WRITTEN TASK 1 — Edit the Russian-language entry below by replacing every instance of "ящиков" with "контейнеров", leaving all other wording unchanged.

TEXT PROVIDED —
▶
MIDDLETON–Two days, a genre, a line, a character, a prop, and a team of filmmakers are the recipe for a short film in the 48 Hour Film Project, a worldwide competition that tests a team’s moxie along with their editing, writing and filming skills.

The films, which recently premiered at the Bartell Theatre in Madison, are in the process of being judged and the award ceremony and screening has been scheduled for Aug. 17 at Capital Brewery in Middleton.

This year competitors were given a sponge as a prop, a character named Rob or Robyn Sarvis who is a travel specialist, and the line “He told me to ask you”  to be incorporated into the four to seven-minute films. The use of specific elements is to prevent people from pre-writing scripts.

Michael Keeney and Katherine Thompson organized the Madison event. Both have competed in the 48 Hour Film Project, but for the last couple years have turned their attention to running the competition.
◀
DATA TO EXAMINE —
▶
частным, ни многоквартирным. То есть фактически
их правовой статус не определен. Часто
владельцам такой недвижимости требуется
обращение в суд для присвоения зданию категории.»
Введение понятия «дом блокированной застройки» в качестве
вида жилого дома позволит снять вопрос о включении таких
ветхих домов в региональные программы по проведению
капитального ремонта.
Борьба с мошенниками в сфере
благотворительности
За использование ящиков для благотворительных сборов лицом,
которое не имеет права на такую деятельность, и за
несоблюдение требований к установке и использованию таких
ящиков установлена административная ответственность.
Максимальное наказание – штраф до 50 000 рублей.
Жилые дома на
◀
WRITTEN TASK 2 — From the article on the 48 Hour Film Project, copy the passage from "The films, which" up to and including "running the competition." without any alteration.

ANSWER SECTION 1 —
частным, ни многоквартирным. То есть фактически
их правовой статус не определен. Часто
владельцам такой недвижимости требуется
обращение в суд для присвоения зданию категории.»
Введение понятия «дом блокированной застройки» в качестве
вида жилого дома позволит снять вопрос о включении таких
ветхих домов в региональные программы по проведению
капитального ремонта.
Борьба с мошенниками в сфере
благотворительности
За использование контейнеров для благотворительных сборов лицом,
которое не имеет права на такую деятельность, и за
несоблюдение требований к установке и использованию таких
контейнеров установлена административная ответственность.
Максимальное наказание – штраф до 50 000 рублей.
Жилые дома на

ANSWER SECTION 2 —
The films, which recently premiered at the Bartell Theatre in Madison, are in the process of being judged and the award ceremony and screening has been scheduled for Aug. 17 at Capital Brewery in Middleton.

This year competitors were given a sponge as a prop, a character named Rob or Robyn Sarvis who is a travel specialist, and the line “He told me to ask you”  to be incorporated into the four to seven-minute films. The use of specific elements is to prevent people from pre-writing scripts.

Michael Keeney and Katherine Thompson organized the Madison event. Both have competed in the 48 Hour Film Project, but for the last couple years have turned their attention to running the competition.